*Work item*
The copy must match the data word for word and contain no pictures.

########################################

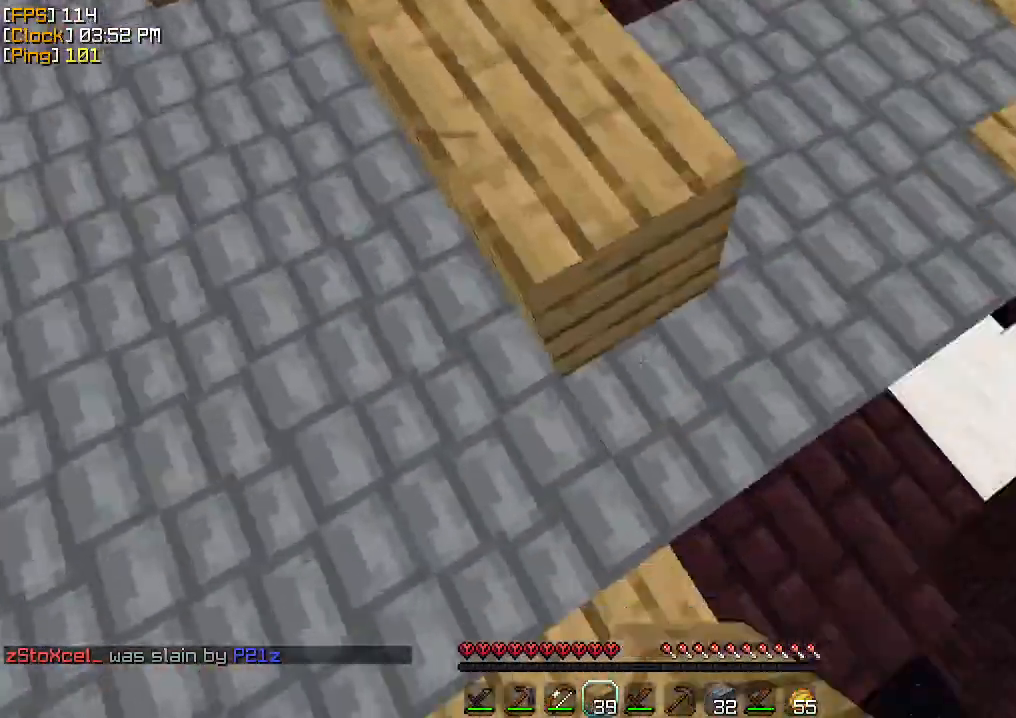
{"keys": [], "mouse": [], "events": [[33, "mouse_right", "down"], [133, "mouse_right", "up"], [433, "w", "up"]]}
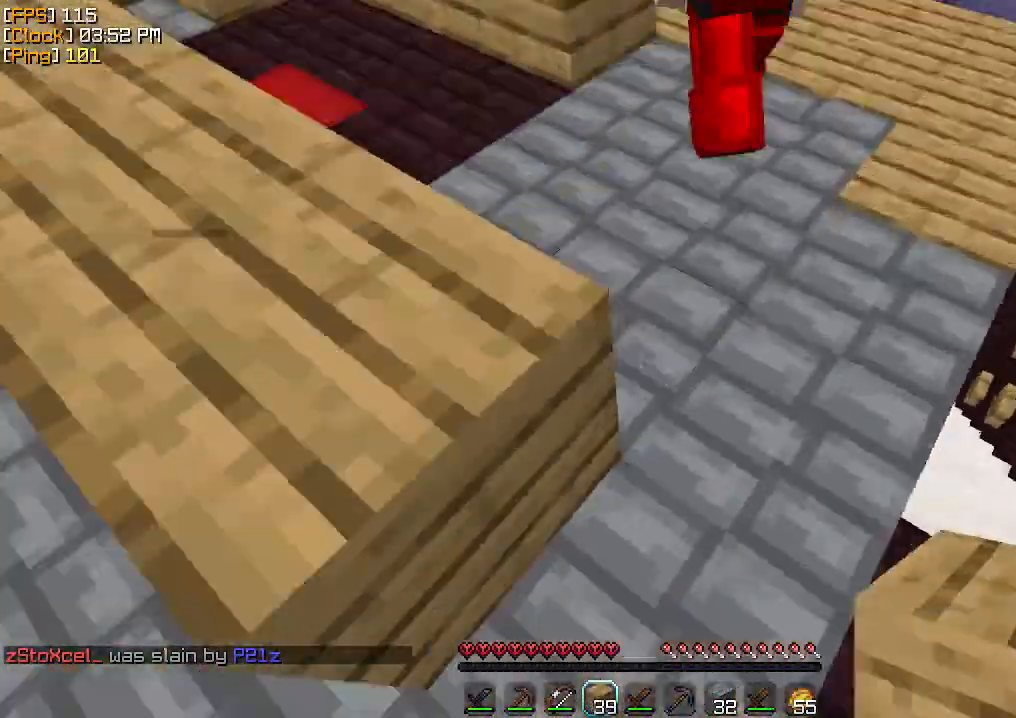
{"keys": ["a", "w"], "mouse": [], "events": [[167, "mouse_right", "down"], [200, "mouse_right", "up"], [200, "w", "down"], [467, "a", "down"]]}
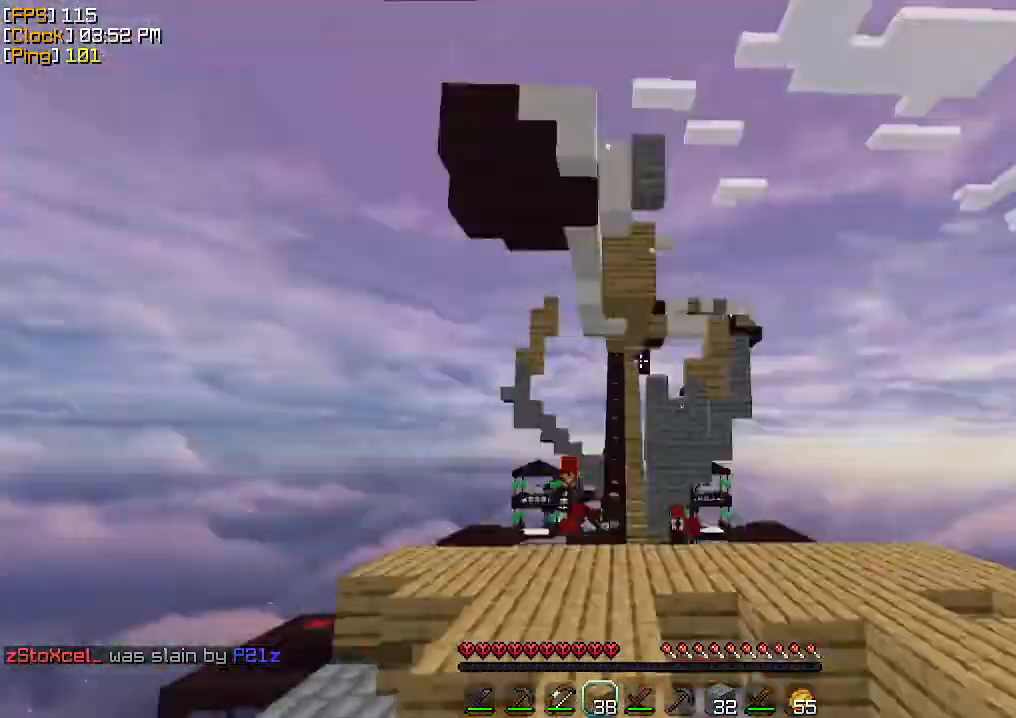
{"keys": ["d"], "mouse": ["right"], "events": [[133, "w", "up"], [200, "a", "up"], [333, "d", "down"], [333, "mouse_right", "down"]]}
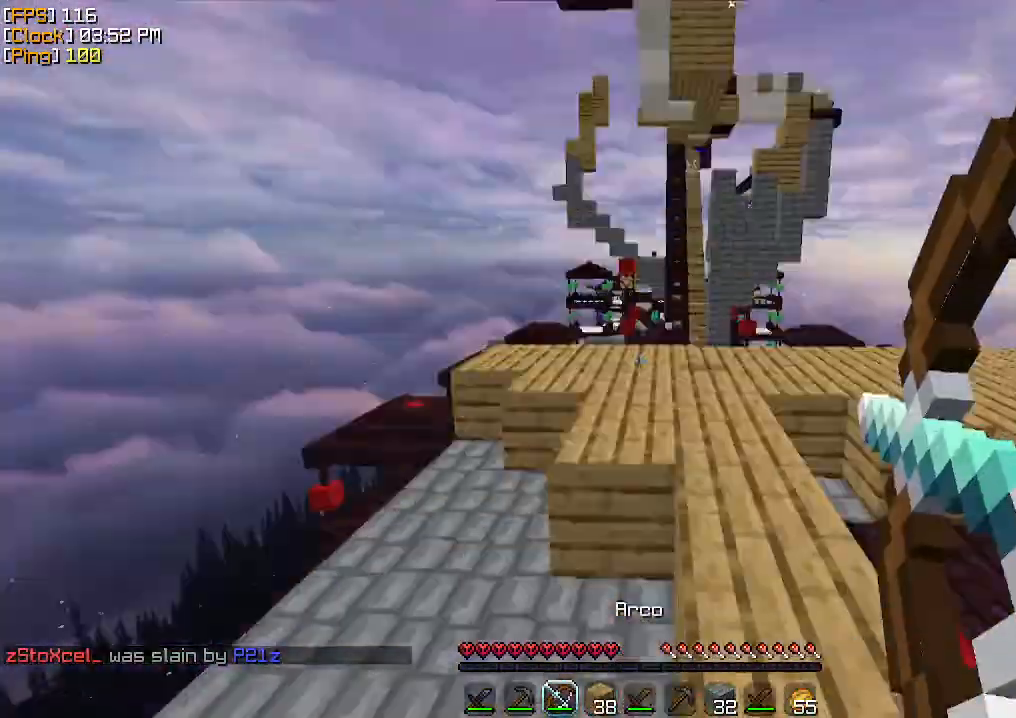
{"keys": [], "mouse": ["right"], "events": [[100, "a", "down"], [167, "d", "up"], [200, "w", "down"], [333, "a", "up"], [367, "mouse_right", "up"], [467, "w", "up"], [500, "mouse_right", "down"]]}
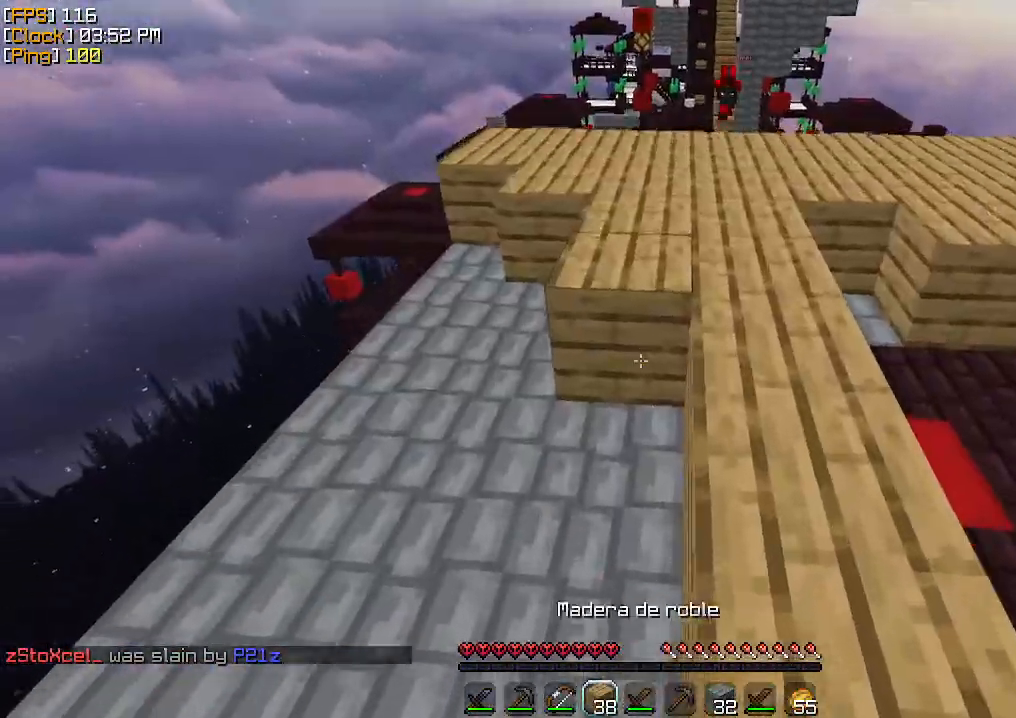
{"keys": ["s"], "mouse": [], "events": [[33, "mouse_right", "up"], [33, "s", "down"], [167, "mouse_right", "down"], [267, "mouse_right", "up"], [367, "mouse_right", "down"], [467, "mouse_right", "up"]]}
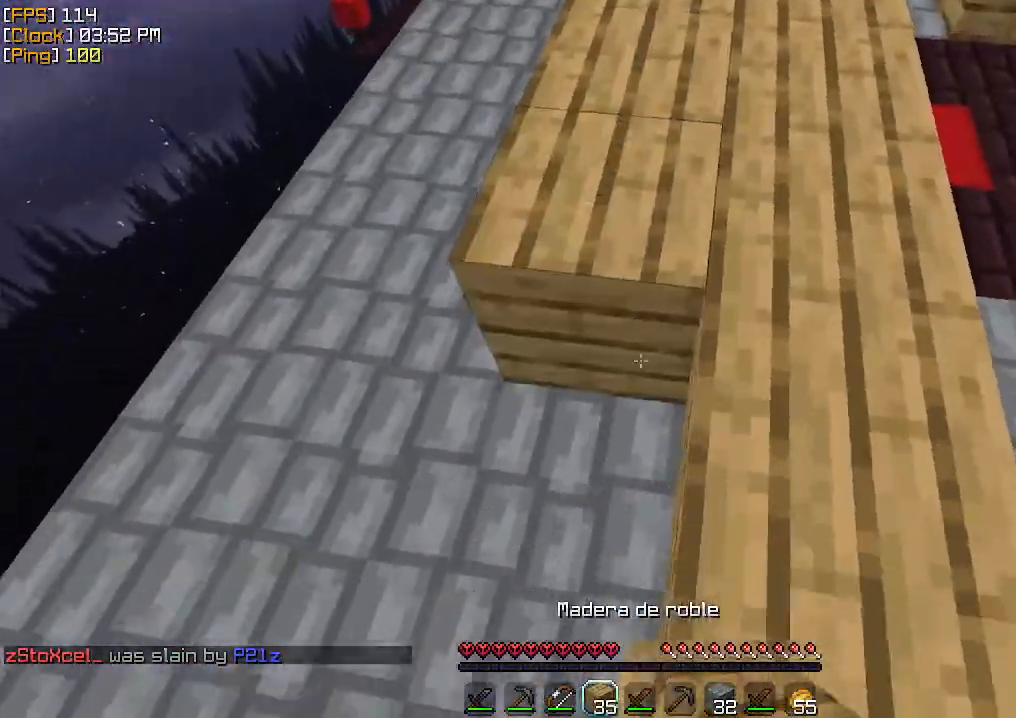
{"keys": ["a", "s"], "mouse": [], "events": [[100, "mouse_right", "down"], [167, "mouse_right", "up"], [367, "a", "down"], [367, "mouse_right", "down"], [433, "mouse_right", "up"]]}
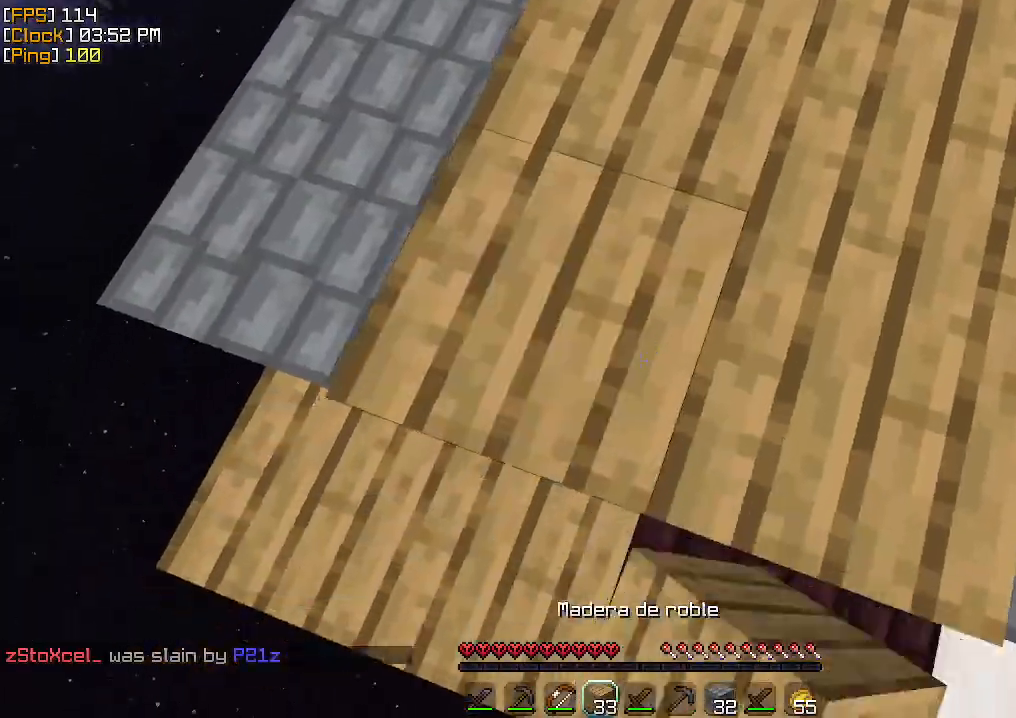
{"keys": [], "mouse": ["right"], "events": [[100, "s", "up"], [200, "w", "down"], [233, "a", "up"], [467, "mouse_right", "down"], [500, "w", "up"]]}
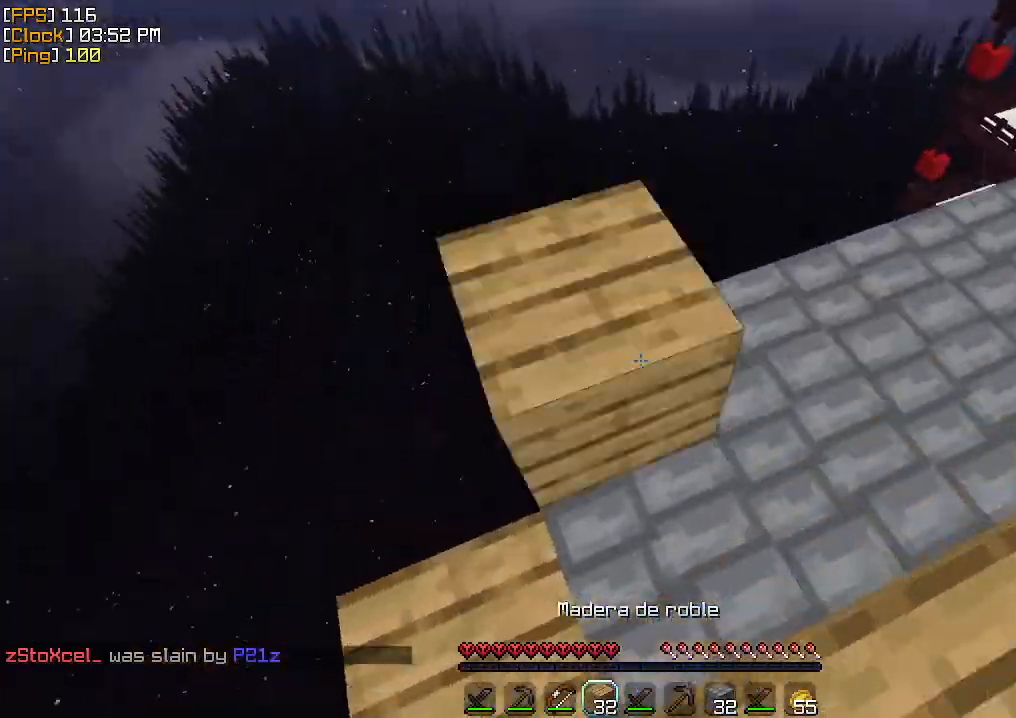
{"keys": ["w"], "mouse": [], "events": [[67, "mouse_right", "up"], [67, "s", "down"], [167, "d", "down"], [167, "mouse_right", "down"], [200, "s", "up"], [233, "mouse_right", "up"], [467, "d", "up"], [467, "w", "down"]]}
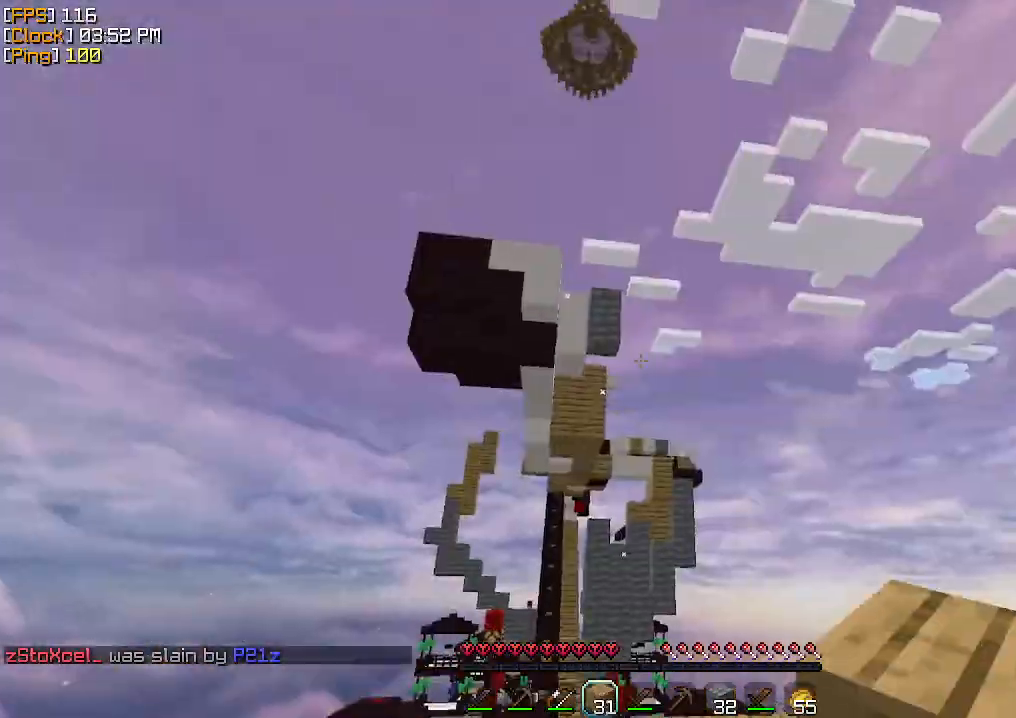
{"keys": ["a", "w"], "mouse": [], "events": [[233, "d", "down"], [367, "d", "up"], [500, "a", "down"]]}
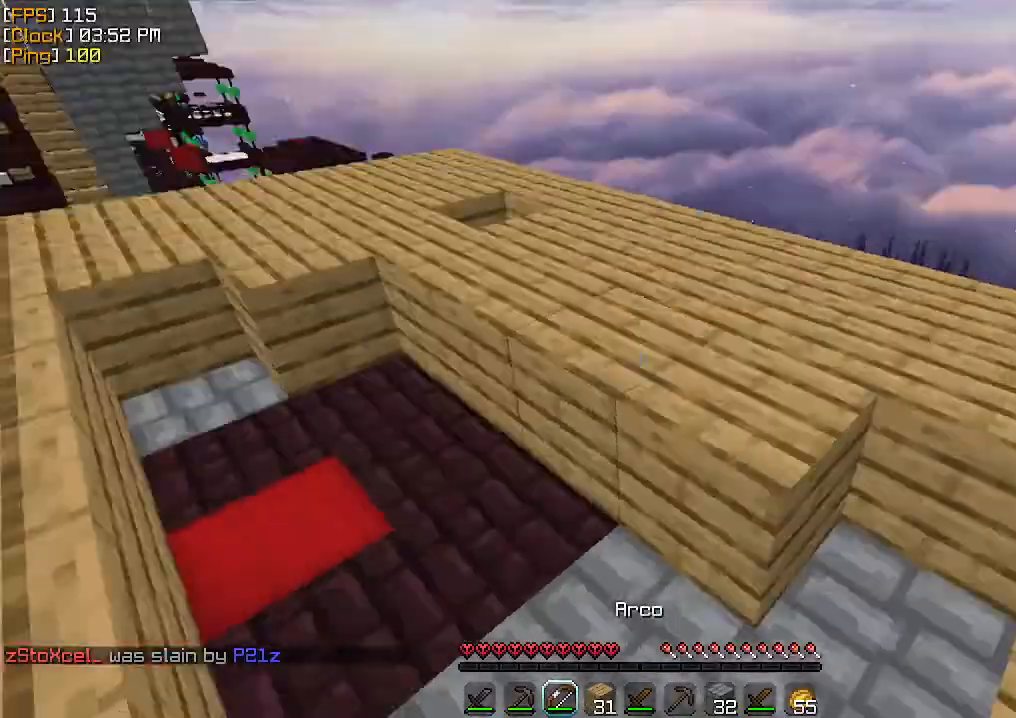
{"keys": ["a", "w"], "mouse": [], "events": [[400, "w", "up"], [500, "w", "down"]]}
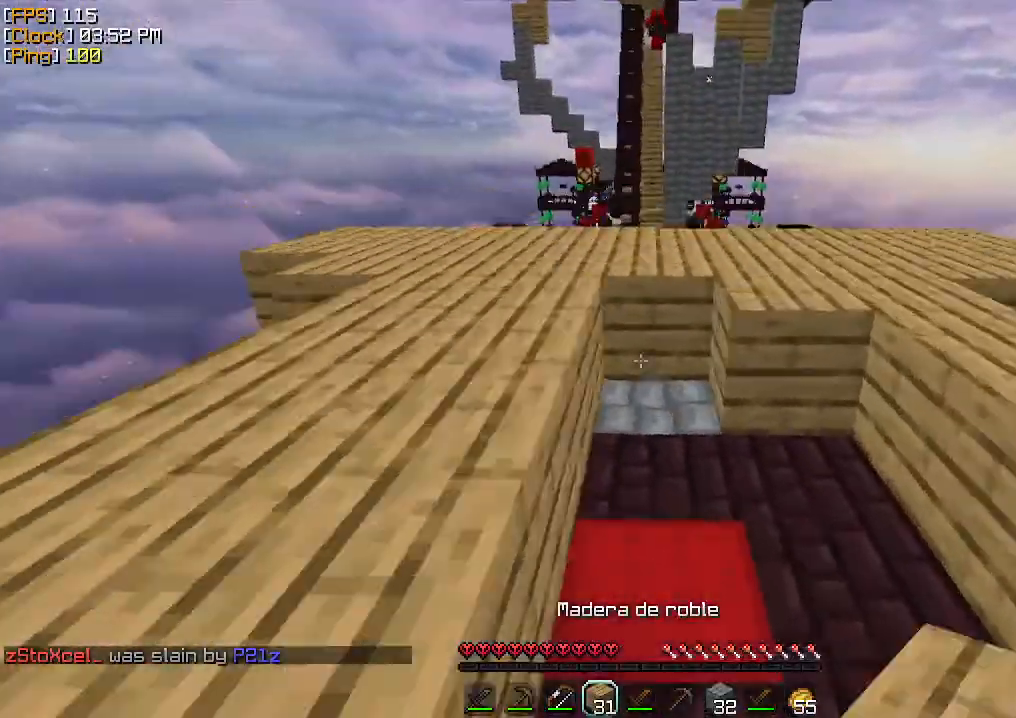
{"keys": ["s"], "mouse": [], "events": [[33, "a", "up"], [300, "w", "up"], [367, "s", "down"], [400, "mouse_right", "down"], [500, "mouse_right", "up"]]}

########################################

*Exercise solution*
{"keys": [], "mouse": [], "events": [[33, "mouse_right", "down"], [133, "mouse_right", "up"], [433, "w", "up"]]}
{"keys": ["a", "w"], "mouse": [], "events": [[167, "mouse_right", "down"], [200, "mouse_right", "up"], [200, "w", "down"], [467, "a", "down"]]}
{"keys": ["d"], "mouse": ["right"], "events": [[133, "w", "up"], [200, "a", "up"], [333, "d", "down"], [333, "mouse_right", "down"]]}
{"keys": [], "mouse": ["right"], "events": [[100, "a", "down"], [167, "d", "up"], [200, "w", "down"], [333, "a", "up"], [367, "mouse_right", "up"], [467, "w", "up"], [500, "mouse_right", "down"]]}
{"keys": ["s"], "mouse": [], "events": [[33, "mouse_right", "up"], [33, "s", "down"], [167, "mouse_right", "down"], [267, "mouse_right", "up"], [367, "mouse_right", "down"], [467, "mouse_right", "up"]]}
{"keys": ["a", "s"], "mouse": [], "events": [[100, "mouse_right", "down"], [167, "mouse_right", "up"], [367, "a", "down"], [367, "mouse_right", "down"], [433, "mouse_right", "up"]]}
{"keys": [], "mouse": ["right"], "events": [[100, "s", "up"], [200, "w", "down"], [233, "a", "up"], [467, "mouse_right", "down"], [500, "w", "up"]]}
{"keys": ["w"], "mouse": [], "events": [[67, "mouse_right", "up"], [67, "s", "down"], [167, "d", "down"], [167, "mouse_right", "down"], [200, "s", "up"], [233, "mouse_right", "up"], [467, "d", "up"], [467, "w", "down"]]}
{"keys": ["a", "w"], "mouse": [], "events": [[233, "d", "down"], [367, "d", "up"], [500, "a", "down"]]}
{"keys": ["a", "w"], "mouse": [], "events": [[400, "w", "up"], [500, "w", "down"]]}
{"keys": ["s"], "mouse": [], "events": [[33, "a", "up"], [300, "w", "up"], [367, "s", "down"], [400, "mouse_right", "down"], [500, "mouse_right", "up"]]}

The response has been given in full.